• Data records
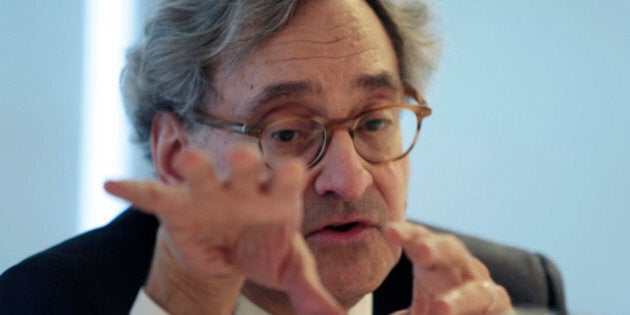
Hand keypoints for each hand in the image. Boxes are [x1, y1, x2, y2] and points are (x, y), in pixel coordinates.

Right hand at [105, 146, 342, 313]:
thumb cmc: (265, 248)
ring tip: (190, 161)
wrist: (229, 248)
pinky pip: (153, 194)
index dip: (288, 175)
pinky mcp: (177, 205)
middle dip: (244, 162)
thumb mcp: (290, 268)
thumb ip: (309, 290)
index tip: (294, 172)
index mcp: (276, 195)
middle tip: (244, 157)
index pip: (286, 178)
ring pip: (200, 173)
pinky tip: (111, 185)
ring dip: (195, 167)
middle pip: (245, 166)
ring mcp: (208, 193)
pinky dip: (133, 190)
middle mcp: (243, 187)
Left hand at [385, 222, 513, 314]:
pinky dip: (474, 314)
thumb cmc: (439, 307)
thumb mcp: (417, 307)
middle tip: (420, 249)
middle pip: (450, 250)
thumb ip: (402, 312)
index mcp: (434, 260)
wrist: (482, 314)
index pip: (419, 239)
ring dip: (459, 298)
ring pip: (475, 289)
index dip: (406, 234)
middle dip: (436, 248)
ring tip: (441, 308)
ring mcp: (483, 286)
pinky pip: (491, 307)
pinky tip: (450, 314)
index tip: (389, 230)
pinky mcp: (498, 304)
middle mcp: (461, 266)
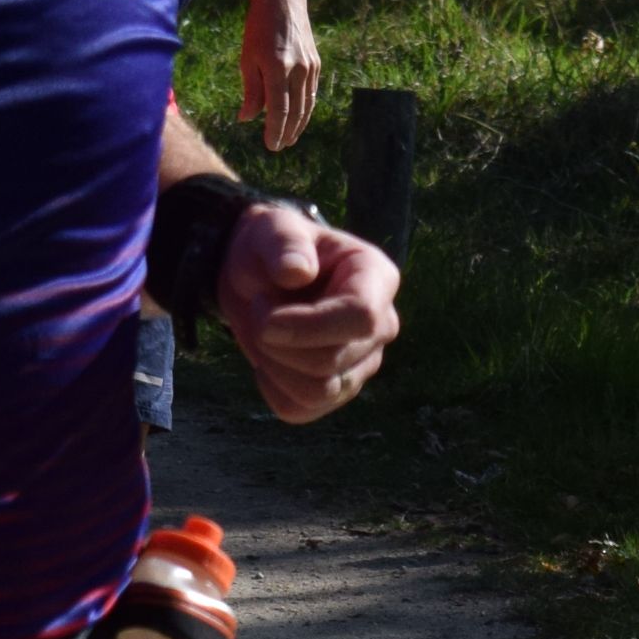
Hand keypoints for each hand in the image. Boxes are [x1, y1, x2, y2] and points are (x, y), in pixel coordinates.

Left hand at [216, 199, 395, 422]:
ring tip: (263, 331)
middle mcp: (381, 326)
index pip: (362, 318)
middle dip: (279, 342)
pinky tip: (269, 357)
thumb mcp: (271, 229)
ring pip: (318, 392)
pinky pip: (299, 409)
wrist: (258, 277)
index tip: (267, 320)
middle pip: (333, 360)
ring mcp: (362, 363)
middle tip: (258, 306)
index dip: (310, 327)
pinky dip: (271, 387)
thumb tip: (298, 272)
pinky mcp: (337, 391)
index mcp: (376, 278)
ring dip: (273, 365)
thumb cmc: (272, 248)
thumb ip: (284, 243)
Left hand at [238, 0, 319, 152]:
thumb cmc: (258, 28)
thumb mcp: (247, 57)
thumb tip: (247, 118)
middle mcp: (297, 69)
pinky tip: (299, 117)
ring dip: (299, 125)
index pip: (279, 109)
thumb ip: (251, 90)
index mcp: (277, 67)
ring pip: (307, 104)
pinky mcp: (316, 63)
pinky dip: (306, 109)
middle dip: (287, 132)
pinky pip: (311, 92)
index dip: (275, 130)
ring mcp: (310, 66)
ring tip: (290, 138)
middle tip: (279, 146)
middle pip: (296, 111)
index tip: (270, 145)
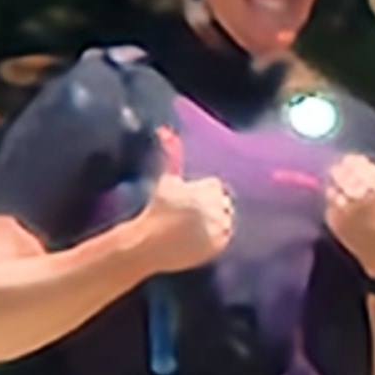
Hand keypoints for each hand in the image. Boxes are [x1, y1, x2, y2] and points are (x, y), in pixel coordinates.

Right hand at [127, 129, 236, 271]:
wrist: (149, 242)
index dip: (200, 193)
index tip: (186, 201)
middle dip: (209, 206)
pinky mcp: (219, 244)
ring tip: (191, 227)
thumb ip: (171, 153)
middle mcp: (216, 208)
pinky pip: (225, 237)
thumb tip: (165, 130)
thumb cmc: (156, 208)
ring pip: (225, 219)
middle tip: (188, 215)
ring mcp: (219, 227)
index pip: (215, 187)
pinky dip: (214, 238)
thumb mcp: (166, 179)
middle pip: (222, 202)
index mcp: (207, 190)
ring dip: (214, 221)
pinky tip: (196, 238)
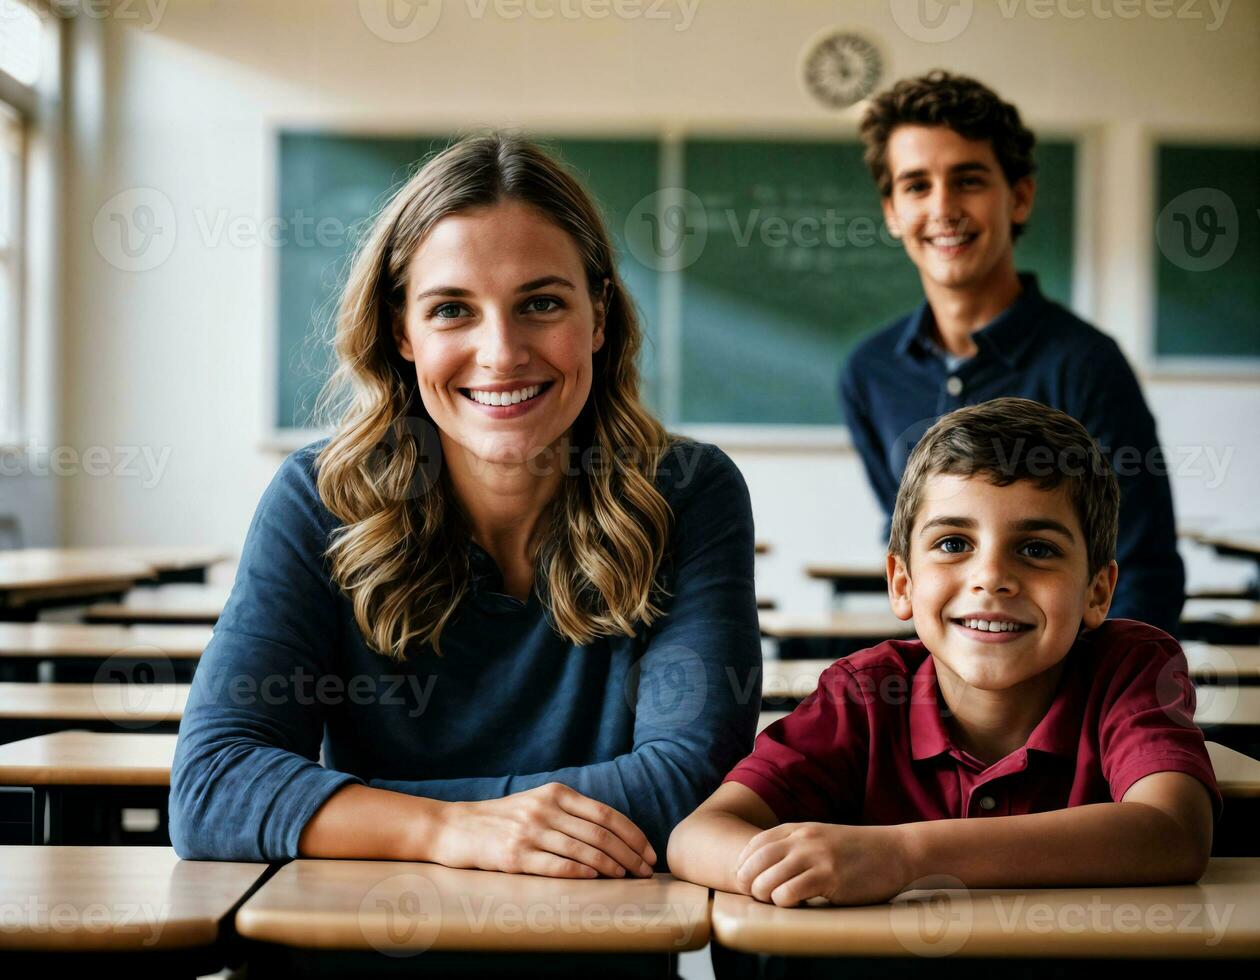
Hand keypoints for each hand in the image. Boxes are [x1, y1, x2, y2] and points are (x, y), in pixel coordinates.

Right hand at [429, 782, 656, 878]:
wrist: (455, 827)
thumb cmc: (502, 819)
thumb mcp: (537, 803)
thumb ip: (570, 812)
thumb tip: (612, 833)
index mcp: (556, 793)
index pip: (606, 814)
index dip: (632, 834)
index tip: (649, 851)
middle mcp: (545, 809)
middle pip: (600, 833)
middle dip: (629, 854)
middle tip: (646, 870)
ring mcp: (530, 832)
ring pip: (584, 850)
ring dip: (612, 866)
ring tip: (628, 878)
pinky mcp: (515, 855)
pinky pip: (557, 865)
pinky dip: (581, 872)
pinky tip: (596, 879)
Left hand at [735, 822, 910, 906]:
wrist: (897, 852)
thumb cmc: (859, 851)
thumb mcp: (822, 837)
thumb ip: (796, 846)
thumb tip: (767, 868)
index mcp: (799, 829)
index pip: (755, 844)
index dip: (744, 865)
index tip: (746, 881)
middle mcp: (803, 839)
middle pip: (755, 863)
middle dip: (749, 883)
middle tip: (757, 896)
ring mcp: (815, 856)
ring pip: (767, 880)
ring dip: (765, 896)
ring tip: (777, 902)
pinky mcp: (829, 877)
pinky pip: (790, 892)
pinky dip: (785, 902)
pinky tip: (796, 904)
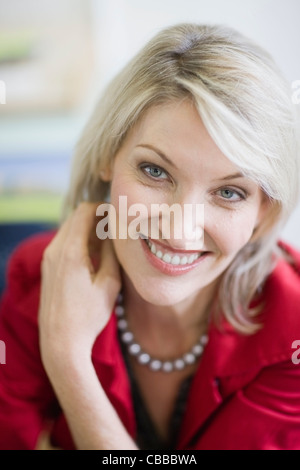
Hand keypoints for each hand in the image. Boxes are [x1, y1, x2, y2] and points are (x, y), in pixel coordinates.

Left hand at [38, 202, 120, 370]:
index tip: (119, 214)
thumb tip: (114, 231)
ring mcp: (48, 259)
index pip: (84, 211)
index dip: (103, 207)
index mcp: (70, 251)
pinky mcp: (48, 268)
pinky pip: (64, 243)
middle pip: (75, 217)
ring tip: (108, 243)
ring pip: (69, 229)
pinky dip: (79, 241)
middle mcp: (54, 251)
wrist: (61, 342)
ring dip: (88, 230)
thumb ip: (111, 252)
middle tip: (117, 227)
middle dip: (97, 217)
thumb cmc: (88, 316)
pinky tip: (94, 255)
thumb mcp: (109, 283)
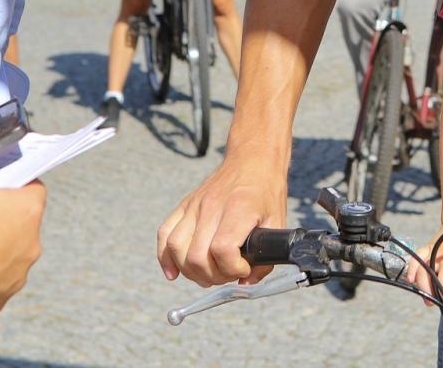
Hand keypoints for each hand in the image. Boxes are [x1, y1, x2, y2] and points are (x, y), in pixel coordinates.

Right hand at [157, 150, 286, 284]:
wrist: (253, 159)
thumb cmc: (266, 190)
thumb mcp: (278, 222)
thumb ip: (267, 256)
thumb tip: (248, 282)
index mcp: (238, 209)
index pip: (222, 249)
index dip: (232, 268)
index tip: (244, 269)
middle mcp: (212, 206)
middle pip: (196, 255)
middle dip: (212, 276)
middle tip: (228, 274)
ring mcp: (195, 205)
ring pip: (176, 248)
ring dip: (190, 271)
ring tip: (207, 274)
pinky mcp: (185, 205)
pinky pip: (164, 233)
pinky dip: (165, 257)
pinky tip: (174, 272)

• Task prompt
Copy each entry exactly as written, and drop the pictures from the copy.

• Reply to the exercise
Hand keypoints for each hand in the image. Boxes are [x1, y1, x2, y2] and points are (x, y), in pixel coordinates.

Right hand at [105, 146, 342, 313]:
thumb cmc: (265, 248)
ring tip: (190, 161)
wrist: (229, 248)
pinky pip: (153, 194)
index dip: (288, 175)
pinky mcp: (177, 205)
middle dip: (244, 162)
thumb mcp: (290, 268)
thumb ip: (309, 290)
index tip: (294, 172)
index mcp: (276, 195)
middle tip: (244, 157)
index pip: (286, 178)
ring pip: (200, 173)
pinky tip: (111, 185)
ring dip: (195, 167)
middle pip: (245, 166)
ring mcp: (208, 193)
pinky dip: (133, 190)
middle mcp: (243, 187)
Left hand at [385, 222, 513, 314]:
pinky dip: (474, 314)
thumb cmc: (439, 307)
thumb mcp: (417, 307)
middle tip: (420, 249)
middle pip: (450, 250)
thumb ip: (402, 312)
index mcp: (434, 260)
wrist: (482, 314)
index pip: (419, 239)
ring dip: (459, 298)
ring pip: (475, 289)
index dip: (406, 234)
middle dip: (436, 248)
ring tip: (441, 308)
ring mcp: (483, 286)
pinky pip: (491, 307)
pinky tip: (450, 314)
index tip: (389, 230)
pinky mcp: (498, 304)
middle mcp: (461, 266)
Hand keypoints for each hand in the image. Boxes are [x1, y1, x2, y2] and points are (x, y), in pixel coordinates.

Left hand at [216, 199, 395, 422]:
ring tip: (263, 331)
middle mcp: (381, 326)
index pip: (362, 318)
middle dip: (279, 342)
pinky tip: (269, 357)
thumb mcp: (271, 229)
ring pip: (318, 392)
pinky pip: (299, 409)
wrist: (258, 277)
index tip: (267, 320)
middle pip: (333, 360)
ring mcp: (362, 363)
middle tip: (258, 306)
index dip: (310, 327)
pinky dip: (271, 387)
thumb tip: (298, 272)
pinky mcp: (337, 391)
index mcp: (376, 278)
ring dip: (273, 365)
thumb cmc: (272, 248)
thumb ip: (284, 243)
Left hand at [238, 0, 319, 152]:
thumb cmc: (258, 28)
thumb mcp: (247, 57)
thumb tip: (247, 118)
middle mcp: (297, 69)
pinky tip: (299, 117)
ring dip: (299, 125)
index pip: (279, 109)
thumb ip: (251, 90)
index mcp: (277, 67)
ring pip: (307, 104)
pinky mcp: (316, 63)
pinky dip: (306, 109)
middle dip: (287, 132)
pinky pip: (311, 92)
index dip: (275, 130)
ring mcp: (310, 66)
ring tip: (290, 138)
middle tip: (279, 146)
middle pip: (296, 111)
index tip: (270, 145)
Hand keypoints for each hand in the image. Boxes are [x1, y1, x2, y2] and points are (x, y), in pixel coordinates.

Right hand at [127, 129, 236, 271]:
wrist: (149, 242)
index dip: (200, 193)
index tip: (186, 201)
middle dip: (209, 206)
pinky mcp: (219, 244)
ring tip: (191, 227)
thumb ip: (171, 153)
middle mcp: (216, 208)
pinky pip: (225, 237)
thumb tip: (165, 130)
thumb cmc: (156, 208)
ring pip: (225, 219)
middle tip: (188, 215)
ring mcp: (219, 227)
index pip: (215, 187)
pinky dip: (214, 238)
thumb mcp: (166, 179)
middle pip: (222, 202)
index mcp: (207, 190)
ring dip: (214, 221)
pinky tip: (196, 238)
Hand keypoints for each hand in the image. Boxes are [x1, y1, x2, y2] and points are (x, y), in pixel coordinates.

Right hand at [429, 782, 656, 878]:
wrist: (455, 827)
thumb cmc: (502, 819)
thumb mcp: (537, 803)
thumb ip: (570, 812)
thumb tip: (612, 833)
index mcp: (556, 793)
index pip: (606, 814)
index dip: (632, 834)
index tip: (649, 851)
middle mcp: (545, 809)
middle pip: (600, 833)
middle dip: (629, 854)
middle tip: (646, 870)
ring mcp: (530, 832)
ring pip: (584, 850)
ring dip: (612, 866)
ring tip: (628, 878)
pinky mcp: (515, 855)
pinky pip: (557, 865)
pinky dip: (581, 872)
pinky tip: (596, 879)
Left hand at [735, 822, 910, 906]:
wrist: (897, 852)
thumb cmc: (859, 851)
thumb mcp: (822, 837)
thumb ip: (796, 846)
thumb tip: (767, 868)
index mcp: (799, 829)
index pip: (755, 844)
index dip: (744, 865)
index tip: (746, 881)
middle mcp: (803, 839)
middle pip: (755, 863)
middle dip: (749, 883)
middle tip: (757, 896)
ring mcp: (815, 856)
ring pip: (767, 880)
ring dip: (765, 896)
ring tip: (777, 902)
pinky mcp: (829, 877)
pinky pip: (790, 892)
pinky dip: (785, 902)
pinky tip: (796, 904)
Hand keypoints for each hand in the image. Boxes are [x1, y1, x2, y2] and points are (x, y), in pixel coordinates.

Left hand at [38, 202, 120, 370]:
index tip: (119, 214)
thumb tip: (114, 231)
ring mcp: (48, 259)
index pip: (84, 211)
index dip: (103, 207)
index mcp: (70, 251)
pinky mcp: (48, 268)
pinky pip: (64, 243)
middle pip: (75, 217)
ring tip: (108, 243)
ring pip: (69, 229)
pinky dip: (79, 241)
middle mcp: (54, 251)
wrist: (61, 342)
ring dip: (88, 230)
thumb ip: (111, 252)
middle tip: (117, 227)
middle dip: (97, 217)
thumb cmc: (88, 316)
pinky tip: (94, 255)
thumb mcp: (109, 283)
Hand keypoints for each hand in the image. Boxes are [x1, y1, x2, y2] and points are (x, y), in pixel coordinates.

Right hand at [157, 150, 286, 284]:
wrist: (253, 159)
thumb cmc: (266, 190)
thumb mcp: (278, 222)
thumb ip: (267, 256)
thumb tip: (248, 282)
index mcp: (238, 209)
index pip: (222, 249)
index dip: (232, 268)
index tip: (244, 269)
middle mcp: (212, 206)
middle pip: (196, 255)
middle dip: (212, 276)
middle tip: (228, 274)
ring mcp: (195, 205)
ring pip: (176, 248)
ring dip: (190, 271)
ring tip: (207, 274)
pinky mcp: (185, 205)
pinky pip: (164, 233)
pinky dip: (165, 257)
pinky tip: (174, 272)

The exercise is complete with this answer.